Wei Zhang, Ph.D., associate professor of civil and environmental engineering, University of Connecticut

Having lived in coastal areas all his life, Wei Zhang understands the power of the ocean. Coastal regions — where more than 50% of Americans live — are experiencing more hazards from hurricanes, winter storms, and flooding than ever before.

“Extreme weather events have resulted in more damage, more frequent storms, and more extreme storms,” Zhang says. “We are experiencing stronger wind, more precipitation, and higher water levels.”

Currently an associate professor in the Department of Civil and Environmental Engineering at the University of Connecticut, Zhang started his career building large bridges and offshore structures, where wind and water stresses can be extreme.  

Coming from a long line of teachers, Zhang says it felt natural to move into a professor role at UConn. He loves working with his students, including graduate students, undergrads, and even high school students — fostering their passion for engineering and preparing for climate change.

His lab at UConn focuses on damage modeling and disaster mitigation, specifically the impacts of extreme weather events on civil infrastructure, to improve the resiliency of Connecticut’s coastal communities.

Zhang recently published a paper in Engineering Structures outlining a new model to predict tsunami damage in Fairfield Beach, Conn. This small coastal town doesn’t get tsunamis, but hurricanes have caused significant damage in recent years.
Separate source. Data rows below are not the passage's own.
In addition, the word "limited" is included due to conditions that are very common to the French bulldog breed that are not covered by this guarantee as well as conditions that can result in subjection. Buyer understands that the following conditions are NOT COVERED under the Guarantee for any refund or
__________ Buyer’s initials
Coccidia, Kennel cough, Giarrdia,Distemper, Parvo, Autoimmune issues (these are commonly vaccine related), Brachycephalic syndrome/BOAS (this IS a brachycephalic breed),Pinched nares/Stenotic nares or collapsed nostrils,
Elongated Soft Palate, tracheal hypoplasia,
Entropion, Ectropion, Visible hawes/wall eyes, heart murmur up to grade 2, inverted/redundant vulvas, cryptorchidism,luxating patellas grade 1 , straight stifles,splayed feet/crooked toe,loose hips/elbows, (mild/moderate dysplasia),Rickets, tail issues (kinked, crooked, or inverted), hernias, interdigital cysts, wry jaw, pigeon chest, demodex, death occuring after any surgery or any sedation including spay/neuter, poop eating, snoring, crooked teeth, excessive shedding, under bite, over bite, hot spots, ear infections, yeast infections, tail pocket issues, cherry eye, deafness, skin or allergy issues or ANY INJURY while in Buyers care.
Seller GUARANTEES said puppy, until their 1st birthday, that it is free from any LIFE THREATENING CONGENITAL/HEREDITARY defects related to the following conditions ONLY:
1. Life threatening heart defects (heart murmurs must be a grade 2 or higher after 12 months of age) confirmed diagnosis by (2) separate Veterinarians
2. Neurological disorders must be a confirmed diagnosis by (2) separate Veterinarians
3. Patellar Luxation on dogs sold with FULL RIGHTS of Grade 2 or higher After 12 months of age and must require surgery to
“Hurricane Irene and Hurricane Sandy created a lot of flooding in Fairfield Beach,” Zhang says. “Many community residents had not had such experiences before and they did not realize such things could happen to them. Without water and power for days, they were not ready for those kinds of extreme events.” 

Zhang’s model uses the age of buildings — considering their building types, construction materials, and methods — to determine how likely they are to fail. The model then incorporates the debris from those buildings into the damage that the storm can do. One falling building can have a landslide effect, creating debris that can impact the stability of other structures. Incorporating community damage from debris increased the failure rate of Fairfield Beach’s buildings by 22%.

“The resilience of your home is not just about your home, and also about your neighbors’,” Zhang says. “We’re trying to understand damages not just on the individual building level, but at the community level, how these damages can compound.”

These kinds of models, he says, could be adapted by other communities to assess their vulnerability to extreme weather events, helping communities decide how to invest in resilience and planning.

“We can use this method for other communities if data is available,” Zhang says. “The community can, based on their specific conditions, make their own decisions on how to move forward.”